Исходный текст:
Мы видим, например, как силовые органы пытаются что-то нафантазировать: то за молодежью гоняться, то в Интернете как-то окопаться лучше, чем до этого у них вышло, то Telegram заблокировали — не получилось, так давайте в следующем году на 20 миллиардов закупим волшебных машинок, может, тогда получится. Или давайте по-новому бороться с экстремизмом: тут либерализуем, а тут что-нибудь новое придумаем, внесем законопроект. Здесь мы видим творчество. А в той сфере, которая, казалось бы, должна быть куда более творчески адаптивной, мы видим абсолютное окостенение. Они смотрят, как их аудитория, скажем прямыми словами, клонится в могилу, как к ним теряется доверие, как публика уходит к другим источникам информации, и ничего не делают: не переставляют кровати, не меняют девушек, не пытаются сделать себе ребрендинг.

— Повторяют старые рецепты. «Давайте сделаем еще одну программу Соловьева».

—  Совершенно верно. Кстати, вы, может, лучше знаете: вот это «Москва, Кремль, Путин». Это была разовая акция или она теперь каждый день?

— Она теперь постоянно выходит (раз в неделю. — Прим. ред.).

— Понятно. Это тоже чрезвычайно умно: на фоне снижения рейтингов нет ничего лучше, чем перекормить аудиторию тем материалом, который она и так есть не хочет. 

Хорошо, это все очень здорово. С точки зрения общественного блага — это хорошо. Было бы хуже, если бы эта наиболее вредоносная часть нашей политической машины была молода, бодра, полна творческих сил, привлекала бы к себе за деньги, за обещания безнаказанности и прочие дьявольские соблазны креативные кадры, которые помогали бы еще лучше вставлять шприц в мозг граждан. То, что там продолжаются эти танцы в лепрозории, это прекрасно. Пусть мертвые хоронят своих мертвецов.

Предоставленные данные:
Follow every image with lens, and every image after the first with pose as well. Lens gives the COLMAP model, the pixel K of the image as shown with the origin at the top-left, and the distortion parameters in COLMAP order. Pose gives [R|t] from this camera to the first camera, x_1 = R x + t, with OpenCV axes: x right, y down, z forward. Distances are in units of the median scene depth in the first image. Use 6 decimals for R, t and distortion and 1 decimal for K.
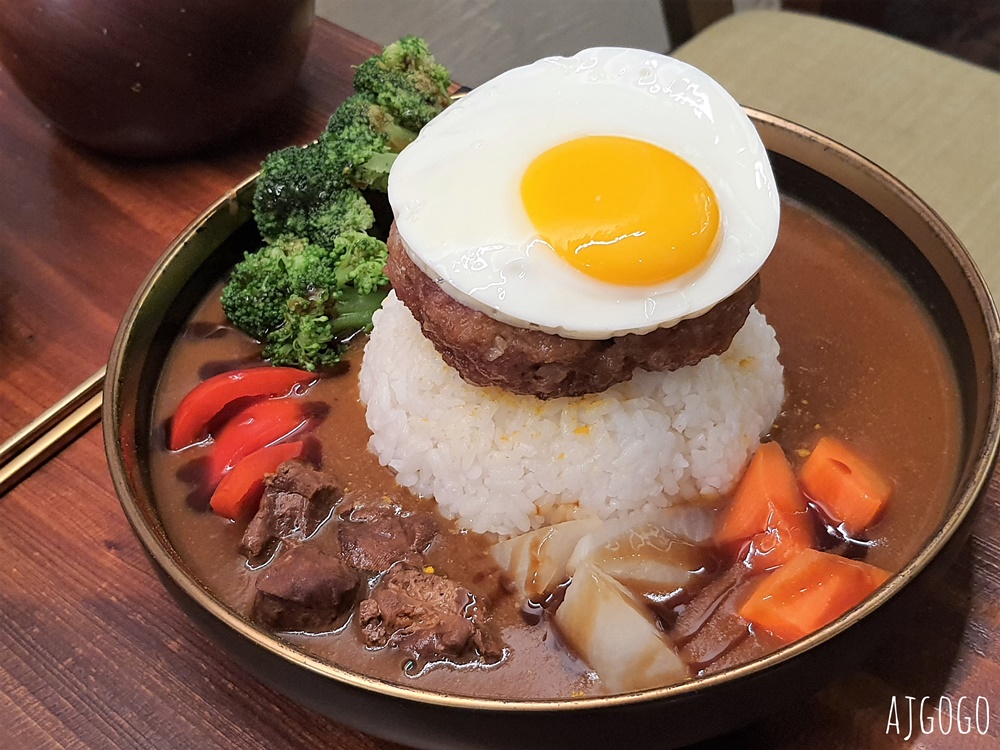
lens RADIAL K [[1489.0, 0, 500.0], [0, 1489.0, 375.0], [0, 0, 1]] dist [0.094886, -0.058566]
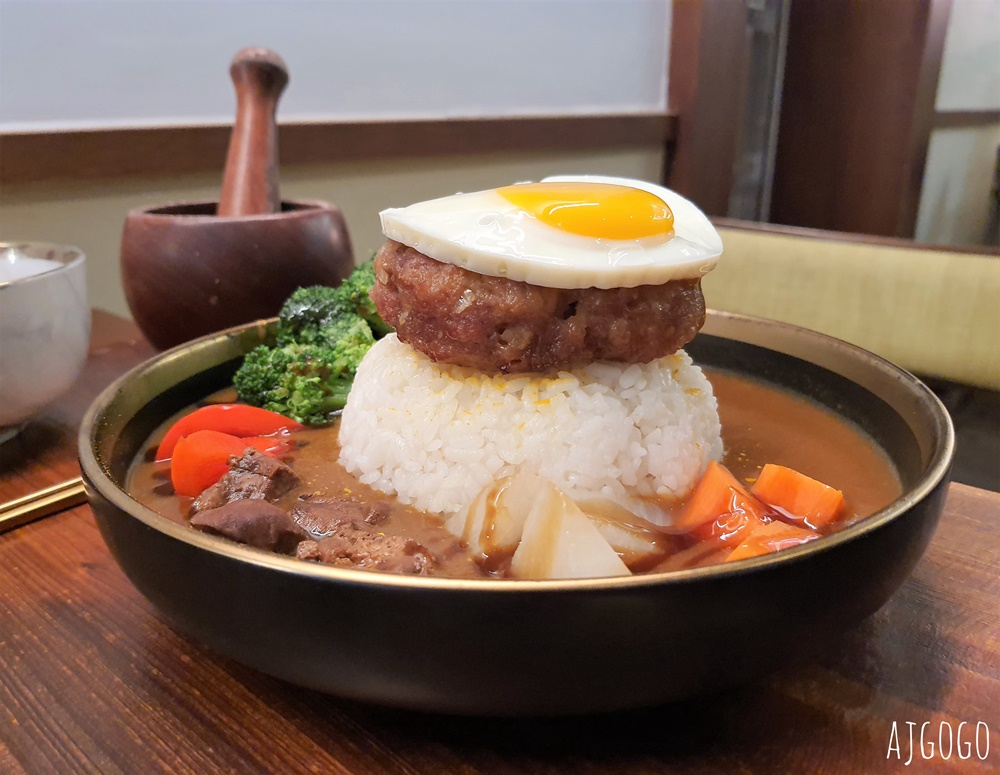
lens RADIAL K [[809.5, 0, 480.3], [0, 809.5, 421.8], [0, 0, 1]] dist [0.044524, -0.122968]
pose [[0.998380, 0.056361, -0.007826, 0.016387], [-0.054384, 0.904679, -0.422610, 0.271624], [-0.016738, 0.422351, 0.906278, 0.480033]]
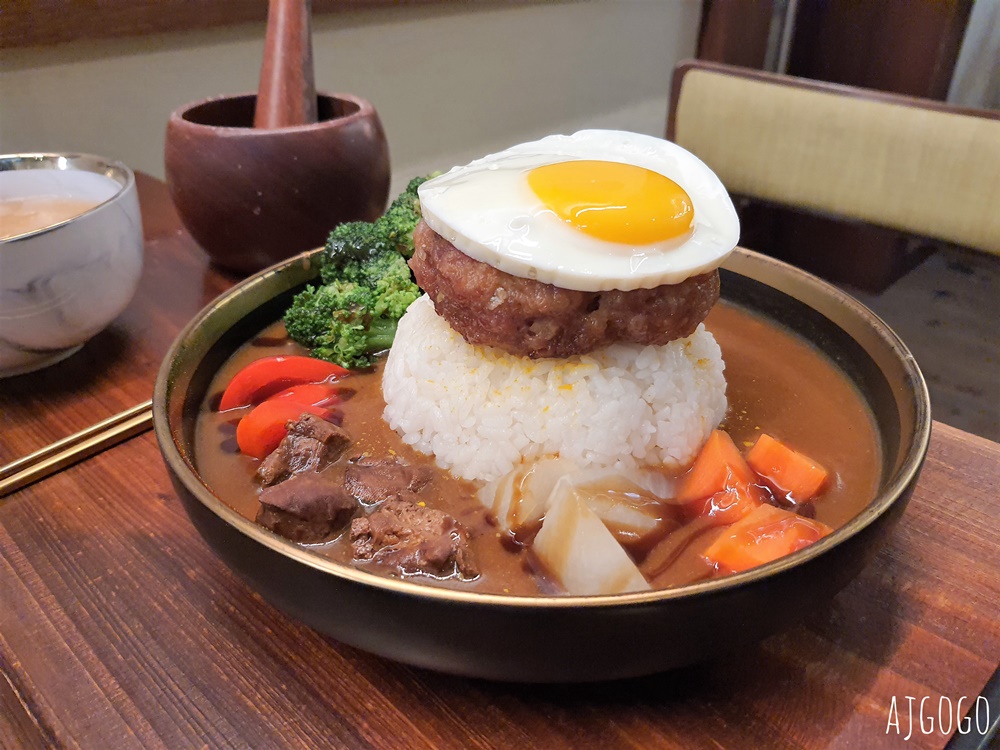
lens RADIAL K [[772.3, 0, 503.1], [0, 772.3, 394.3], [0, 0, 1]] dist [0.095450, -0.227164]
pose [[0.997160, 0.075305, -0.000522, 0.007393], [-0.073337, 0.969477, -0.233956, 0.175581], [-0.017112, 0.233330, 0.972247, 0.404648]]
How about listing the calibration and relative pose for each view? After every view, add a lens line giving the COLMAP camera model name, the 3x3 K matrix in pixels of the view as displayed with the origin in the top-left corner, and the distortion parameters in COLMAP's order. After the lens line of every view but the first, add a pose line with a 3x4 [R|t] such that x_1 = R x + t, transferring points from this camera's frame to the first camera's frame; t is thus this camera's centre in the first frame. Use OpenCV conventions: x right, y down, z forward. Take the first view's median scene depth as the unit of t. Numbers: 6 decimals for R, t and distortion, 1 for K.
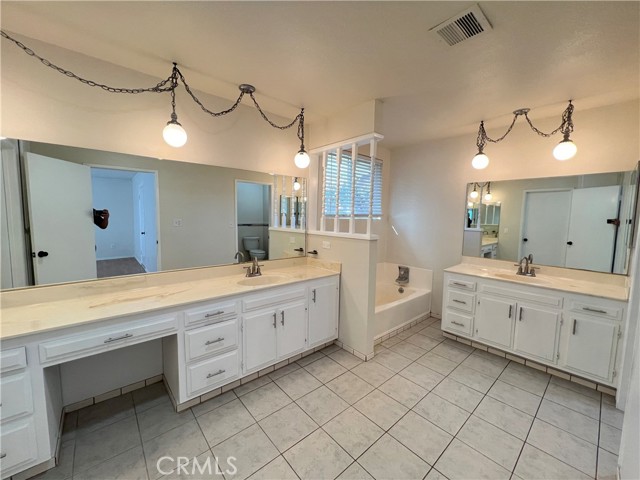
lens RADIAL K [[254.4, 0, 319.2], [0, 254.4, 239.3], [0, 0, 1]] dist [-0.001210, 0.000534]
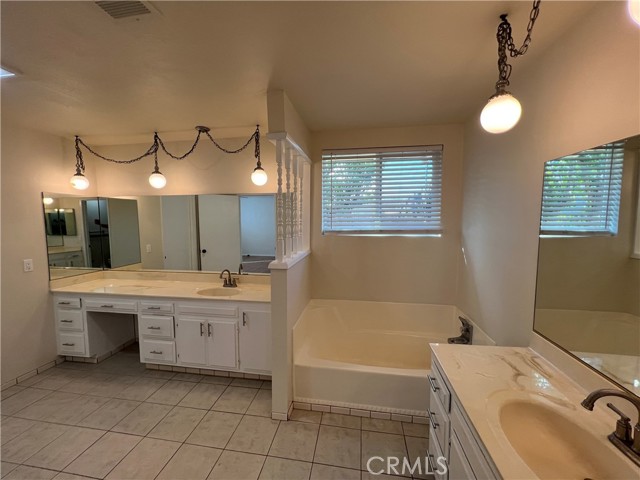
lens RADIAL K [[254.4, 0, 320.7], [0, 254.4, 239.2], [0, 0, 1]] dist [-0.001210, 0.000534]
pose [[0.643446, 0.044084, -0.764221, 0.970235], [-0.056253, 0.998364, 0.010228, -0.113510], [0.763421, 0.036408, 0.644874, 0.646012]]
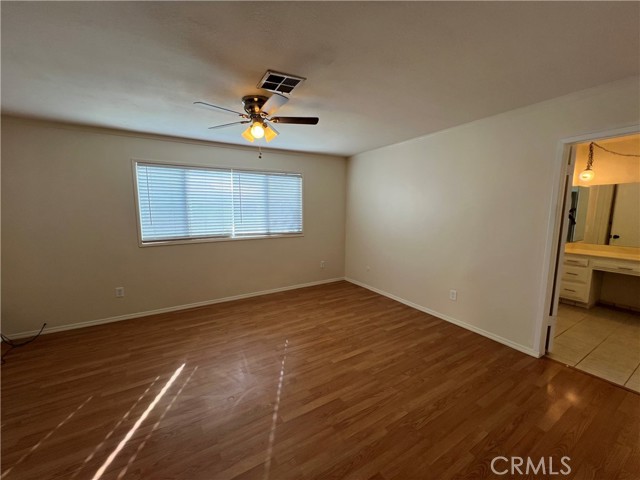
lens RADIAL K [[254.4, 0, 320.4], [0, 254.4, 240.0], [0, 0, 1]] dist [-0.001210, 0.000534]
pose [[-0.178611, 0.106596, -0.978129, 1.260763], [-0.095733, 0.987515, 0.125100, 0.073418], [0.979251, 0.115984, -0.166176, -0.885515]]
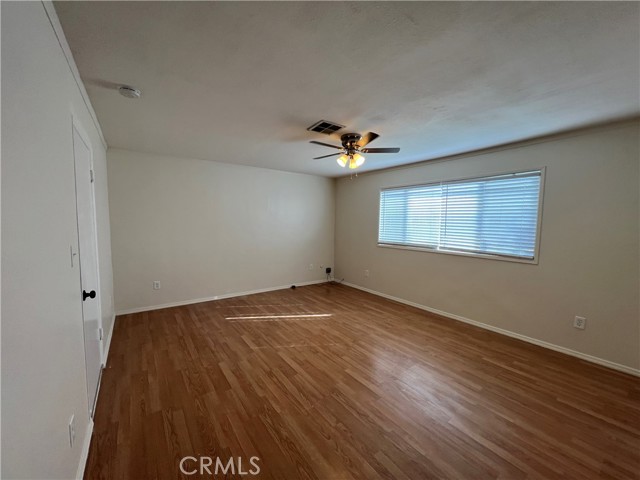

Ваша задача:
Перечислите, пожалуйста, все действия, которые, согласно тексту, не совершают те, кто смотрит, «как их аудитория, скажем прямыми словами, клонится в могилу». Для работы нужен только исходный текст.

Ответ к заданию:
- не переставляют кровати
- не меняют девушек
- не пытаются сделать себе ребрендинг